On 30/09/2016 16:29, Simon Peyton Jones via ghc-devs wrote:
Alejandro: excellent point. I mis-spoke before. In my proposal we WILL allow types like (Tree (forall a. a->a)).
I’m trying to get round to writing a proposal (would someone else like to write it – it should be short), but the idea is this:
When you have -XImpredicativeTypes
· You can write a polytype in a visible type argument; eg. f @(forall a. a->a)
· You can write a polytype as an argument of a type in a signature e.g. f :: [forall a. a->a] -> Int
And that’s all. A unification variable STILL CANNOT be unified with a polytype. The only way you can call a polymorphic function at a polytype is to use Visible Type Application.
So using impredicative types might be tiresome. E.g.
type SID = forall a. a->a
xs :: [forall a. a->a]
xs = (:) @SID id ( (:) @SID id ([] @ SID))
In short, if you call a function at a polytype, you must use VTA. Simple, easy, predictable; and doubtless annoying. But possible.
Simon
From: Alejandro Serrano Mena [mailto:trupill at gmail.com]

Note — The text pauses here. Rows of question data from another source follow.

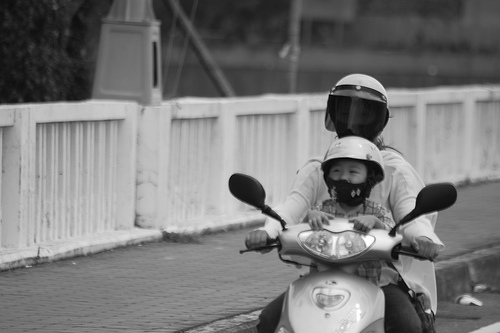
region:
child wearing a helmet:
[313, 134, 385, 209]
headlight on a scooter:
[295, 226, 377, 267]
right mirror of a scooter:
[223, 169, 288, 230]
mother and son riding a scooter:
[238, 68, 450, 317]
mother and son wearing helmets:
[321, 66, 391, 206]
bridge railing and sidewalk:
[35, 100, 224, 292]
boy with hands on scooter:
[305, 137, 390, 236]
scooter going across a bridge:
[220, 46, 460, 327]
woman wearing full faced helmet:
[320, 67, 392, 139]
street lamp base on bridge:
[87, 3, 171, 109]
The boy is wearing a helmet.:
[311, 137, 391, 211]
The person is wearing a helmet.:
[316, 67, 393, 135]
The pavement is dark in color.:
[77, 274, 158, 316]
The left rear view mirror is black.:
[415, 179, 461, 218]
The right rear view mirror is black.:
[222, 167, 269, 212]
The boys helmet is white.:
[317, 132, 391, 171]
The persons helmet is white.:
[326, 64, 387, 101]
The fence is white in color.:
[18, 112, 145, 242]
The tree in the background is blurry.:
[7, 11, 77, 85]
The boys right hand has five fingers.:
[303, 210, 335, 230]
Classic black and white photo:
[7, 6, 484, 326]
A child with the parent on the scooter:
[201, 70, 463, 332]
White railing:
[3, 83, 495, 265]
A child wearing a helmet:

Sent: 26 September 2016 08:13
To: Simon Peyton Jones <simonpj at microsoft.com><mailto:simonpj at microsoft.com>
Cc: ghc-users at haskell.org<mailto:ghc-users at haskell.org>; ghc-devs at haskell.org<mailto:ghc-devs at haskell.org>
Subject: Re: Getting rid of -XImpredicativeTypes
What would be the story for the types of the arguments. Would I be allowed to write the following?

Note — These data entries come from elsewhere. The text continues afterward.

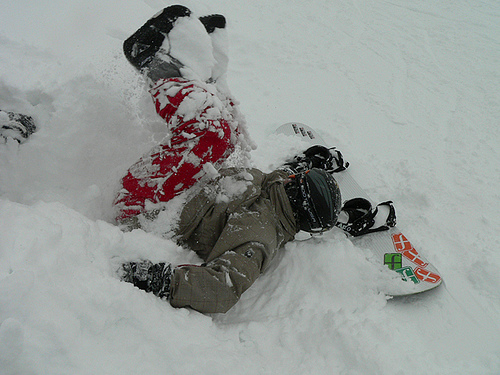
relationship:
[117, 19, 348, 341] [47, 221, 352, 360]
man on snow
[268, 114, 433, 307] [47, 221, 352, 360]
snowboard on snow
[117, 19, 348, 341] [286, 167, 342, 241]
man wearing helmet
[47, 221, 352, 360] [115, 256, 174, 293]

> f (lst :: [forall a. a -> a]) = head @(forall a. a -> a) lst 3
Regards,
Alejandro
2016-09-25 20:05 GMT+02:00 Simon Peyton Jones via ghc-devs <ghc-devs at haskell.org<mailto:ghc-devs at haskell.org>>:
Friends
GHC has a flag -XImpredicativeTypes that makes a half-hearted attempt to support impredicative polymorphism. But it is vestigial…. if it works, it’s really a fluke. We don’t really have a systematic story here at all.
I propose, therefore, to remove it entirely. That is, if you use -XImpredicativeTypes, you’ll get a warning that it does nothing (ie. complete no-op) and you should remove it.
Before I pull the trigger, does anyone think they are using it in a mission-critical way?
Now that we have Visible Type Application there is a workaround: if you want to call a polymorphic function at a polymorphic type, you can explicitly apply it to that type. For example:
{-# LANGUAGE ImpredicativeTypes, TypeApplications, RankNTypes #-}
module Vta where
f x = id @(forall a. a->a) id @Int x
You can also leave out the @Int part of course.
Currently we have to use -XImpredicativeTypes to allow the @(forall a. a->a). Is that sensible? Or should we allow it regardless? I rather think the latter… if you have Visible Type Application (i.e. -XTypeApplications) then applying to a polytype is nothing special. So I propose to lift that restriction.
I should go through the GHC Proposals Process for this, but I’m on a plane, so I’m going to at least start with an email.